Many practical applications, especially in finance and safety-critical domains, demand not only performance maximization but also risk control. Risk-aware Bayesian optimization frameworks (You et al., 18 Apr 2025) introduce a dual-objective design: $\max_{\mathbf{x}} \mathcal{J}(\mathbf{x}, \lambda) = \mathbb{E}[f(\mathbf{x})] - \lambda \left( \mathbb{V}[f(\mathbf{x})] - c \right)$ where $f(\mathbf{x})$ is the expensive, black-box model, $\mathbb{V}[f(\mathbf{x})]$ the predictive variance (as a risk proxy), $c$ a risk tolerance, and $\lambda$ an adaptively scheduled Lagrangian multiplier. The estimator is computed with importance sampling to correct for surrogate-target distribution misspecification: $\mathcal{J}(\mathbf{x}, \lambda) = \mathbb{E}_{q_{\theta}}[f(\mathbf{x})] - \lambda \sigma^2_{q_{\theta}} \left(f(\mathbf{x}) \cdot \text{clip}\left(\frac{g(\mathbf{x})}{q_{\theta}(\mathbf{x})}, 1-\epsilon, 1+\epsilon\right)\right)$ Experimentally, such bi-objective approaches achieve comparable or improved returns at significantly reduced variance, ensuring smooth and stable optimization trajectories—crucial in dynamic and nonstationary settings.
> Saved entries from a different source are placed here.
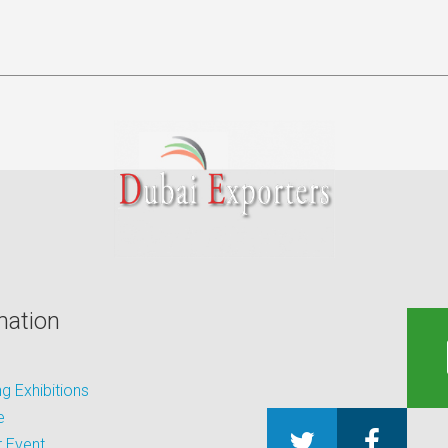
mation
 Exhibitions
e
 Event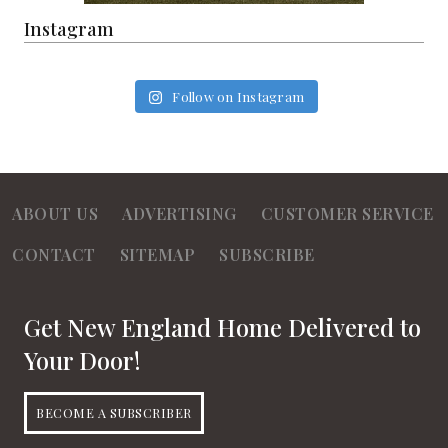
Instagram
Follow on Instagram
ABOUT US
ADVERTISING
CUSTOMER SERVICE
CONTACT
SITEMAP
SUBSCRIBE
Get New England Home Delivered to
Your Door!
BECOME A SUBSCRIBER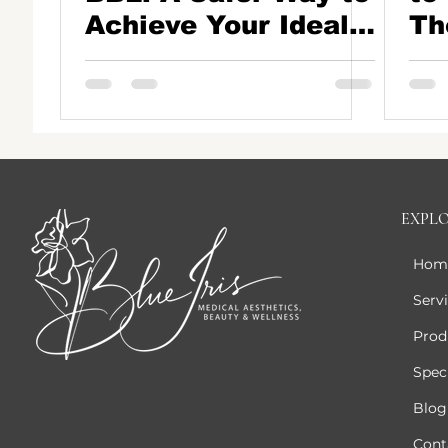
Achieve Your Ideal
Th
Butt Shape
to 
EXPL
Hom
Serv
Prod
Speci
Blog
Cont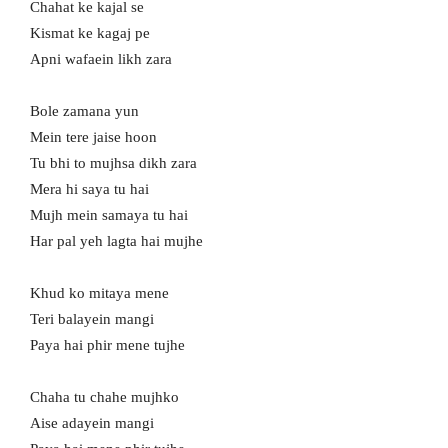
Chahat ke kajal se
Kismat ke kagaj pe
Apni wafaein likh zara
Bole zamana yun
Mein tere jaise hoon
Tu bhi to mujhsa dikh zara
Mera hi saya tu hai
Mujh mein samaya tu hai
Har pal yeh lagta hai mujhe
Khud ko mitaya mene
Teri balayein mangi
Paya hai phir mene tujhe
Chaha tu chahe mujhko
Aise adayein mangi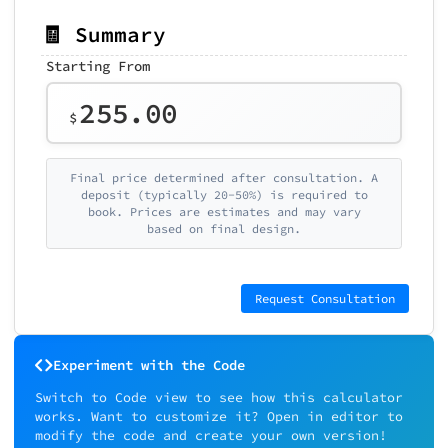
🧾 Summary
Starting From
255.00
$
Final price determined after consultation. A
deposit (typically 20-50%) is required to
book. Prices are estimates and may vary
based on final design.
Request Consultation
Experiment with the Code
Switch to Code view to see how this calculator
works. Want to customize it? Open in editor to
modify the code and create your own version!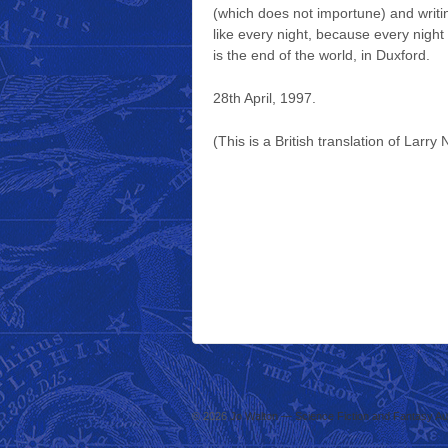
(which does not importune) and writi
like every night, because every night
is the end of the world, in Duxford.
28th April, 1997.
(This is a British translation of Larry
© 2026
Jo Walton — Science Fiction and Fantasy Au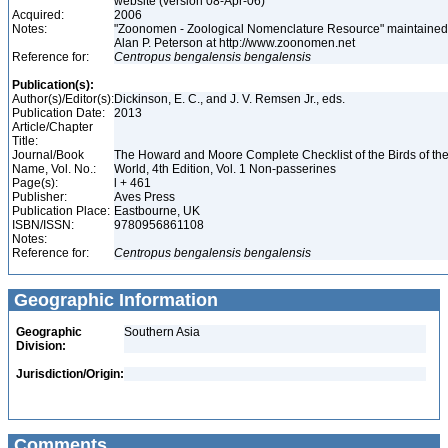
website (version 08-Apr-06)
Acquired:
2006
Notes:
"Zoonomen - Zoological Nomenclature Resource" maintained
Alan P. Peterson at http://www.zoonomen.net
Reference for:
Centropus
bengalensis
bengalensis
Publication(s):
Author(s)/Editor(s):
Dickinson, E. C., and J. V. Remsen Jr., eds.
Publication Date:
2013
Article/Chapter
Title:
Journal/Book
The Howard and Moore Complete Checklist of the Birds of th
Name, Vol. No.:
World, 4th Edition, Vol. 1 Non-passerines
Page(s):
l + 461
Publisher:
Aves Press
Publication Place:
Eastbourne, UK
ISBN/ISSN:
9780956861108
Notes:
Reference for:
Centropus
bengalensis
bengalensis
Geographic Information
Geographic
Southern Asia
Division:
Jurisdiction/Origin:
Comments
7. Surrogate-Based Tuning and Logit-Level Dynamics for Black-Box Deep Models

Dynamic optimization is also pivotal for black-box deep models, such as proprietary LLMs or VLMs where internal parameters are inaccessible. Consistent Proxy Tuning (CPT) (He et al., 1 Jul 2024) refines traditional output-level proxy-tuning by ensuring consistency between training and test time objectives: $\theta_s^* = \arg\min_{\theta_s}\, \mathbb{E}_{(x,y)} [ L(M_s(x;\theta_s) + \alpha_\text{train}( M_l(x;\theta_l^p) - M_s(x;\theta_s^p) ), y ) ]$ and at inference,

$p(x) = M_s^*(x) + \alpha_\text{test}(M_l(x;\theta_l^p) - M_s(x;\theta_s^p) )$

where $M_s, M_l$ are small proxy and large black-box model logits. This approach is model-agnostic, relies purely on logit-level arithmetic, and has demonstrated improved downstream task performance without access to proprietary model internals. Although computational overhead is increased at inference, this method enables widespread, dynamic adaptation of black-box models in real-world scenarios.

Collectively, these methodologies—meta-learned optimizers, dynamic surrogate updating, learning-based algorithm scheduling, RL-driven operator configuration, risk-aware multi-objective optimization, and logit-level proxy adjustment—constitute the state-of-the-art toolkit for dynamic optimization of black-box models. They facilitate efficient adaptation to changing environments, high-dimensional or constrained domains, and tasks where direct analytic access is infeasible. Broad applicability—ranging from hyperparameter optimization, engineering design, and control, to financial portfolio management and interactive model tuning—is supported by strong empirical and theoretical results across diverse benchmarks and real-world tasks.